Job. Count the lines in the rows below that contain the string "ХРОНОС", and reply with the number alone.

Source information.
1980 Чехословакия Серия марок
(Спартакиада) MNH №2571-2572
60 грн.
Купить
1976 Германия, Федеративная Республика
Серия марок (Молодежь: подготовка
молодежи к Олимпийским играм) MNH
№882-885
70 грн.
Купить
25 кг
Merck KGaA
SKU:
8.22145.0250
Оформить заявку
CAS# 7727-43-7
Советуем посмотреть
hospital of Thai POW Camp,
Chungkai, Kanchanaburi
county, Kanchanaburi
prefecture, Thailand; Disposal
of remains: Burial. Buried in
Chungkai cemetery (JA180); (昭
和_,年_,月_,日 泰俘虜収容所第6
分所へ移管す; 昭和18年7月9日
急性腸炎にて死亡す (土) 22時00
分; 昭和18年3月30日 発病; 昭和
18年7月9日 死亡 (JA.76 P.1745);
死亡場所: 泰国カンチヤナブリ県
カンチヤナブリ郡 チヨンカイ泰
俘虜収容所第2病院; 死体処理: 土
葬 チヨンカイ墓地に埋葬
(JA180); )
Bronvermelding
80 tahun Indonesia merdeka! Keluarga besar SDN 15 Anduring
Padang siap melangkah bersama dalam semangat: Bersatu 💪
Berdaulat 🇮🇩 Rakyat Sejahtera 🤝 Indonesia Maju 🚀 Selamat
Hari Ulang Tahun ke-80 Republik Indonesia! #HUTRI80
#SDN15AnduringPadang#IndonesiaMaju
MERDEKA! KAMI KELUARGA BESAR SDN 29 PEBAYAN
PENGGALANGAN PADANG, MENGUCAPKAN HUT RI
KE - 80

---

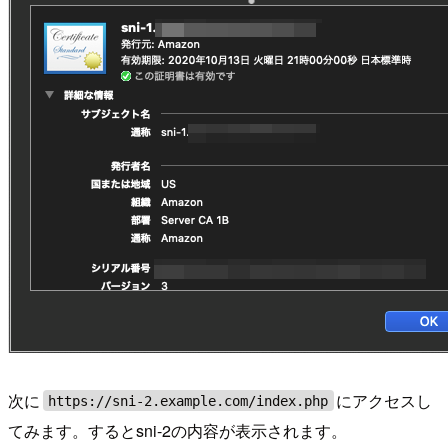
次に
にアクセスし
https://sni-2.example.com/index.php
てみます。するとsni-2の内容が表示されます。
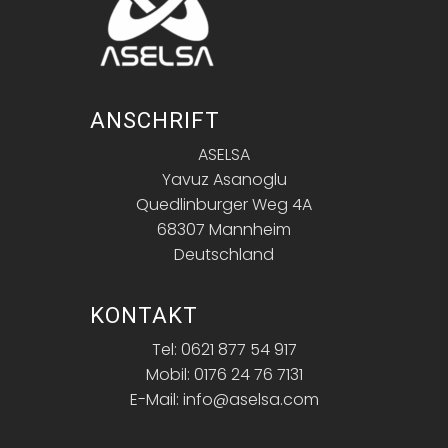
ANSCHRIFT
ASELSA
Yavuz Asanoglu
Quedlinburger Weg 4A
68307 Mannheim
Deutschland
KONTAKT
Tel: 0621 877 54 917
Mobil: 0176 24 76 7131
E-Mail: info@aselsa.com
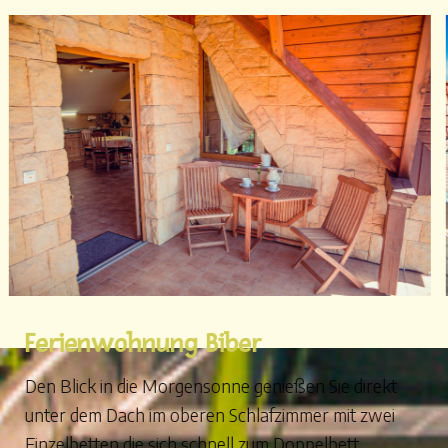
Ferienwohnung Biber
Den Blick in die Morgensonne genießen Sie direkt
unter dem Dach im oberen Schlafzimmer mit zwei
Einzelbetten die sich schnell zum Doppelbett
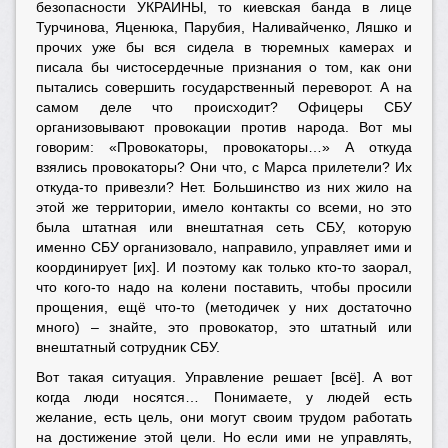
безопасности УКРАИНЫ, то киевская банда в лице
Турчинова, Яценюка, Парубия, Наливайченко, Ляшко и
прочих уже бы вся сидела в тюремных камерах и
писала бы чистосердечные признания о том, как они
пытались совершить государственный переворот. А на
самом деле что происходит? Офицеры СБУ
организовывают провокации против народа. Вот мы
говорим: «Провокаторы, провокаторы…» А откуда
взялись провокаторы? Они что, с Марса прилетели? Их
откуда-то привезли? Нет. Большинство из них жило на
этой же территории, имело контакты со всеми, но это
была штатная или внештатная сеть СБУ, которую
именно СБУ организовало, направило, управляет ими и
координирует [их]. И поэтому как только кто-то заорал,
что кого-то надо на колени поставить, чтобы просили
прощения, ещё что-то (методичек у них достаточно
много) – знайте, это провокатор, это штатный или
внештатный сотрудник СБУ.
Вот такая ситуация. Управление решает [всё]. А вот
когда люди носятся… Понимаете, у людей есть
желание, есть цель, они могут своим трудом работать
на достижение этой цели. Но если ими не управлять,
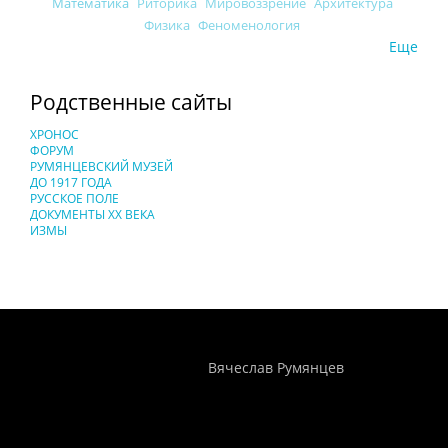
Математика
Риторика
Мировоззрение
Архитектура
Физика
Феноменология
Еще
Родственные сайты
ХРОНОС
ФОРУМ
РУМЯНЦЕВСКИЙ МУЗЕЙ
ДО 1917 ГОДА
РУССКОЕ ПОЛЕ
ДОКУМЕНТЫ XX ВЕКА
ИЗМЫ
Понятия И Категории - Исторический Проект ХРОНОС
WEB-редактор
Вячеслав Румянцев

Written response. 2